Of course, too, she knew how to feel; Isabel couldn't have spent a week with her without being sure of that. This was indeed Madame Merle's great talent, her most perfect gift. Life had told upon her; she had felt it strongly, and it was part of the satisfaction to be taken in her society that when the girl talked of what she was pleased to call serious matters this lady understood her so easily and quickly. Emotion, it is true, had become with her rather historic; she made no secret of the fact that the fount of passion, thanks to having been rather violently tapped at one period, didn't flow quite so freely as of yore. She proposed moreover, as well as expected, to cease feeling; she freely admitted that of old she had been a little mad, and now she pretended to be perfectly sane.

"I judge more than I used to," she said to Isabel, "but it seems to me one has earned the right. One can't judge till one's forty; before that we're too eager, too hard, too cruel, and in addition much too ignorant. I'm sorry for you; it will be a long time before you're forty. But every gain's a loss of some kind; I often think that after forty one can't really feel. The freshness, the quickness have certainly gone. You'll keep them longer than most people; it will be a great satisfaction to me to see you some years hence. I want to see what life makes of you. One thing's certain--it can't spoil you. It may pull you about horribly, but I defy it to break you up."

Isabel received this assurance as a young soldier, still panting from a slight skirmish in which he has come off with honour, might receive a pat on the shoulder from his colonel. Like such a recognition of merit it seemed to come with authority. How could the lightest word do less on the part of a person who was prepared to say, of almost everything Isabel told her, "Oh, I've been in that, my dear; it passes, like everything else." On many of her interlocutors Madame Merle might have produced an irritating effect; it was disconcertingly difficult to surprise her. But Isabel, though by no means incapable of desiring to be effective, had not at present this impulse. She was too sincere, too interested in her judicious companion. And then moreover Madame Merle never said such things in the tone of triumph or of boastfulness; they dropped from her like cold confessions.

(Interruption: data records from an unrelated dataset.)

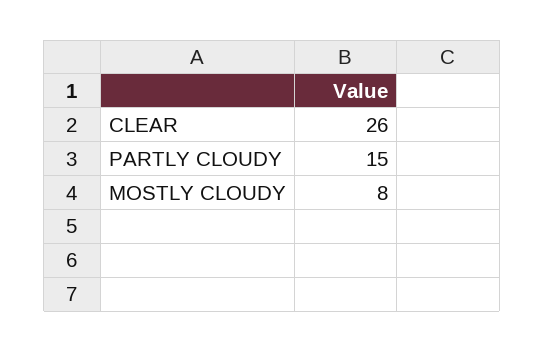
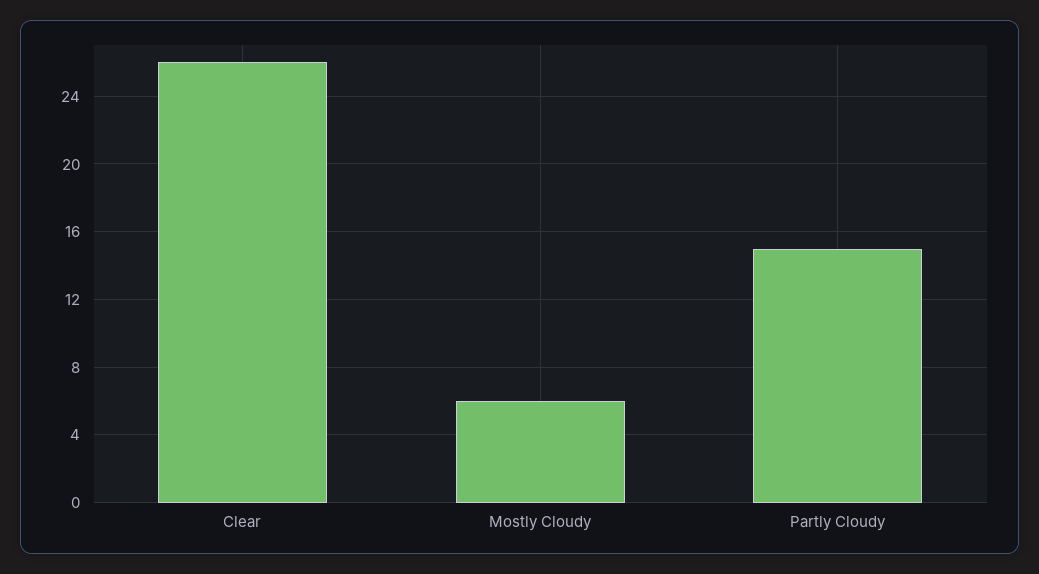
  {
    "CLEAR": 26,
    "PARTLY CLOUDY": 15,
-   "MOSTLY CLOUDY": 8
+   "MOSTLY CLOUDY": 6
  }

A period of bad weather had settled upon Gardencourt; the days grew shorter and there was an end to the pretty tea-parties on the lawn. But our young woman had long indoor conversations with her fellow visitor, and in spite of the rain the two ladies often sallied forth for a walk, equipped with the defensive apparatus which the English climate and the English genius have between them brought to such perfection. Madame Merle liked almost everything, including the English rain. "There's always a little of it and never too much at once," she said; "and it never wets you and it always smells good." She declared that in England the pleasures of smell were great--that in this inimitable island there was a certain mixture of fog and beer and soot which, however odd it might sound, was the national aroma, and was most agreeable to the nostril; and she used to lift the sleeve of her British overcoat and bury her nose in it, inhaling the clear, fine scent of the wool. Poor Ralph Touchett, as soon as the autumn had begun to define itself, became almost a prisoner; in bad weather he was unable to step out of the house, and he used sometimes to stand at one of the windows with his hands in his pockets and, from a countenance half-rueful, half-critical, watch Isabel and Madame Merle as they walked down the avenue under a pair of umbrellas.